Liste as origens das lendas que, de acordo com o trecho sobre os dois romances, permeiam a narrativa de Socorro Acioli.

▶ TRECHO DE ORIGEM:
_ _ _ _ _ _ _

Mulheres-mães protagonistas da própria história

Oração e Rancor

Compartilhe esse artigo

“Oração para desaparecer” e “Mas não guardo rancor”.  À primeira vista, sem interseções, a não ser minha leitura quase paralela e terem sido escritos por mulheres cearenses. 

As protagonistas, narradoras em primeira pessoa, também mulheres. Uma, cearense, sem memória, aparecida no interior de Portugal. A outra, curitibana, escolhe viver na França e trabalhar com arte. Ambas em busca de si mesmas e num acerto de contas com a vida. 

Socorro Acioli, com sua narrativa doce, permeada por lendas, portuguesas, indígenas, brasileiras, vai descortinando a história da personagem pouco a pouco, desenterrando, desanuviando. 

Rhayna Ellery, num ritmo frenético, cáustico, sem qualquer palavra em excesso, vai da infância à juventude da narradora em poucas páginas. 

As duas, literal ou simbolicamente, abandonadas pelas mães biológicas. Não se sabe de seus pais.

_ _ _ _ _ _ _

▶ ENTRADAS EXTRAÍDAS:

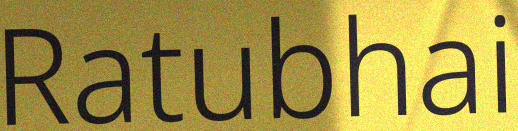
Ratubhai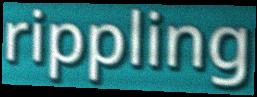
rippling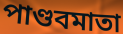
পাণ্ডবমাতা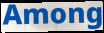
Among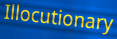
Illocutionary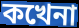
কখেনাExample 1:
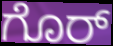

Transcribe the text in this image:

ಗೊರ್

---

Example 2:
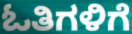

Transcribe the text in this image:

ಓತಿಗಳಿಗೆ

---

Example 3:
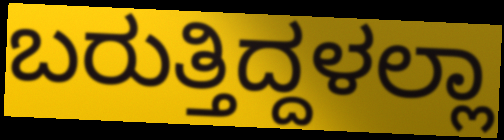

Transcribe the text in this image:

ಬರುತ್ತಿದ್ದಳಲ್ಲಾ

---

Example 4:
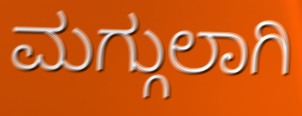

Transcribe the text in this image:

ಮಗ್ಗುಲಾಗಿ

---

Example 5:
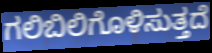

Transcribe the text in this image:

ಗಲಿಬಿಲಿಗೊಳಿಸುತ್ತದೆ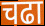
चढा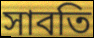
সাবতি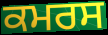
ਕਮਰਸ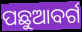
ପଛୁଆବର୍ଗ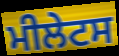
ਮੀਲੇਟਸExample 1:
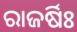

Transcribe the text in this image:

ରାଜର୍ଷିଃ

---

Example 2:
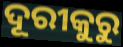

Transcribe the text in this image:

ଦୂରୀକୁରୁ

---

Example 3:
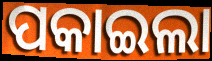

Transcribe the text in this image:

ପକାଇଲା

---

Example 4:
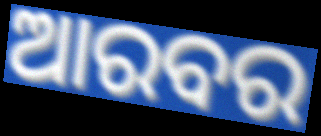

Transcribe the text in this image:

_ _ _ _ _ _ _

▶ RESULTADO:
Portuguesas, indígenas e brasileiras.